This seems to be the result of adjudications in other states of the Union, on questions similar, if not identical.in principle, with the one under discussion in this case. See Browning v. Hanford, 5 Hill (N. Y.), 588; Moore v. Westervelt, 27 N. Y. Rep. 234; Bridges v. Perry, 14 Verm. 262; Conover v. Galewood, 2 A. K. Mar. 566. Under such a seizure, the sheriff does not hold the boat strictly as a bailee ; because there cannot be a bailment without a contract. 2 Kent, 559; 2 Black. Com. 395, 451; Jones on Bailments, 117; Story on Bailments, § 2. He is an officer of the court, and holds the boat in that character. Judge Story classes such officers as “ special, or quasi bailees for hire.” And he states it as the settled law, that “ if the property in, their custody ” is lost or injured, by any negligence, or dishonest execution of the trust, they are liable in damages. But they are not liable, as of course, because there has been a loss by embezzlement or theft. In order to charge them in such cases, the loss must have arisen from the culpable neglect, or fraud, either of themselves, or of the agents or servants employed by and under them.

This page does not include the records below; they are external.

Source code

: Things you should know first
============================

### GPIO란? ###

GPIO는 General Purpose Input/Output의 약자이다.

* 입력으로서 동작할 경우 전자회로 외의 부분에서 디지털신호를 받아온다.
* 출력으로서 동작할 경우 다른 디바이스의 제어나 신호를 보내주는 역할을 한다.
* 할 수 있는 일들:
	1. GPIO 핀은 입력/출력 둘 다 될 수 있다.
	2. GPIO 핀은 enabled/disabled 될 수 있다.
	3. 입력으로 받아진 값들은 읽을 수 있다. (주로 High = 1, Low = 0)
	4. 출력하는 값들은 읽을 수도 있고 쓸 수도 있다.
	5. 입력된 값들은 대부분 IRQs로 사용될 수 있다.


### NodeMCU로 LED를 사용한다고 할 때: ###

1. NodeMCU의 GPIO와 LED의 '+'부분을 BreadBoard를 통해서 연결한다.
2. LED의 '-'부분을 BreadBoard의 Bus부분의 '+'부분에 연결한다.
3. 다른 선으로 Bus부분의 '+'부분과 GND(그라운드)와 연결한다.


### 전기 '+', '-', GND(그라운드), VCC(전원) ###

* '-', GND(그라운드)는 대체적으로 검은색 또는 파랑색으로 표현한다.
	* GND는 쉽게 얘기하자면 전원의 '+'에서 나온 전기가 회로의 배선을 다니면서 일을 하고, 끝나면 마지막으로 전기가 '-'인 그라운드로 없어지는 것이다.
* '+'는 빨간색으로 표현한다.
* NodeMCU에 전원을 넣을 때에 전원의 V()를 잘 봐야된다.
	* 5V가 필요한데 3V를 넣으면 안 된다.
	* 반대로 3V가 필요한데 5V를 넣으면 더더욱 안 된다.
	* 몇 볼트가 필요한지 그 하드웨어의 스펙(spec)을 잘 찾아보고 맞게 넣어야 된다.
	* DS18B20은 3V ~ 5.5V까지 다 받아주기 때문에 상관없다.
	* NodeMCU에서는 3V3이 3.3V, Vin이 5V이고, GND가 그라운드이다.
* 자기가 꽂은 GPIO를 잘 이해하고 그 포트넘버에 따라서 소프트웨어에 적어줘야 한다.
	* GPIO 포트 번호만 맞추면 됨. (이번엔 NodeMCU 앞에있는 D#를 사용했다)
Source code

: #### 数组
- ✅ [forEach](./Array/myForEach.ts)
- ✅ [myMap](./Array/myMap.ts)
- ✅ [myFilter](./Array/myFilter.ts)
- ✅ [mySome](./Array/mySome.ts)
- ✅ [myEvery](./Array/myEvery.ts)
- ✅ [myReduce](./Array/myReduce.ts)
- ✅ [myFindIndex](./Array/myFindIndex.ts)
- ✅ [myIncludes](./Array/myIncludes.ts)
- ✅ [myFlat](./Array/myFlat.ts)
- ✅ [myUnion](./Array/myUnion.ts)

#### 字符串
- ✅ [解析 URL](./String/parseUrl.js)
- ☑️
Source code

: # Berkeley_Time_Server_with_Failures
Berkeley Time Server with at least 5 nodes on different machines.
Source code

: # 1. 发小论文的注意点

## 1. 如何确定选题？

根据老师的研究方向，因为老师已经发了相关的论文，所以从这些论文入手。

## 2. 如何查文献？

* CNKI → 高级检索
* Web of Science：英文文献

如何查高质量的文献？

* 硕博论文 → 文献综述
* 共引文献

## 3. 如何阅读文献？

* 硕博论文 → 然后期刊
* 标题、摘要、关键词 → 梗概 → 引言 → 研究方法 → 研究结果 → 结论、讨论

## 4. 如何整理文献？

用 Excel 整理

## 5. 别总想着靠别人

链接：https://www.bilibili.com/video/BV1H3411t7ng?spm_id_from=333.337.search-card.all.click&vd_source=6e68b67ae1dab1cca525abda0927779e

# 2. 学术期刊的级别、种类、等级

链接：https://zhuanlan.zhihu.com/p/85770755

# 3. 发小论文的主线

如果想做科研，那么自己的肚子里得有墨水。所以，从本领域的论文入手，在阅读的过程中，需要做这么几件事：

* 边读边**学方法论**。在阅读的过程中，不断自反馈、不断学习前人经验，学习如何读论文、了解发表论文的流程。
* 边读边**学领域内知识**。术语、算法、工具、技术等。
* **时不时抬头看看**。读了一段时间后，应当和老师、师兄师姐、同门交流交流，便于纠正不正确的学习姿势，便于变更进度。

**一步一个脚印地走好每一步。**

And it seems that the court places such confidence in its officers, that it will require some proof at least of negligence or fraud in them, or their subordinates or servants, before it will throw the burden of proof upon them to exonerate themselves from the charge. The degree of diligence, which officers of court are bound to exert in the custody of property, seems to be such ordinary diligence as belongs to a prudent and honest discharge of their duties, and such as is required of all persons who receive compensation for their services. Story on Bailments, §§ 613, 620, 124-135; also, Burke v. Trevitt, 1 Mason’s R. 96, 101; The Hoop, 4 Rob. R. 145; The Rends-*552berg, 6 Rob. R. 142, 157, 159, and cases supra. I have not been able to find any American case that goes beyond the principles thus stated.
In the enactment of the statutes out of which the sheriff’s liability springs up in this case, the legislature must be presumed to have been familiar with the principles of law above stated, which governed and limited the duties and liabilities of officers of court in similar cases. In such case, the presumption is, that when like duties are required, only like responsibilities are intended to be imposed. In this view of the law, the second charge asked by the defendants in the court below should have been given. That charge is in these words. [ Vide supra.] The refusal of this charge was error. And for like reasons, the charges given, and excepted to by the defendants below, were incorrect.
The judgment of the court below is reversed, and the cause is remanded for a new trial.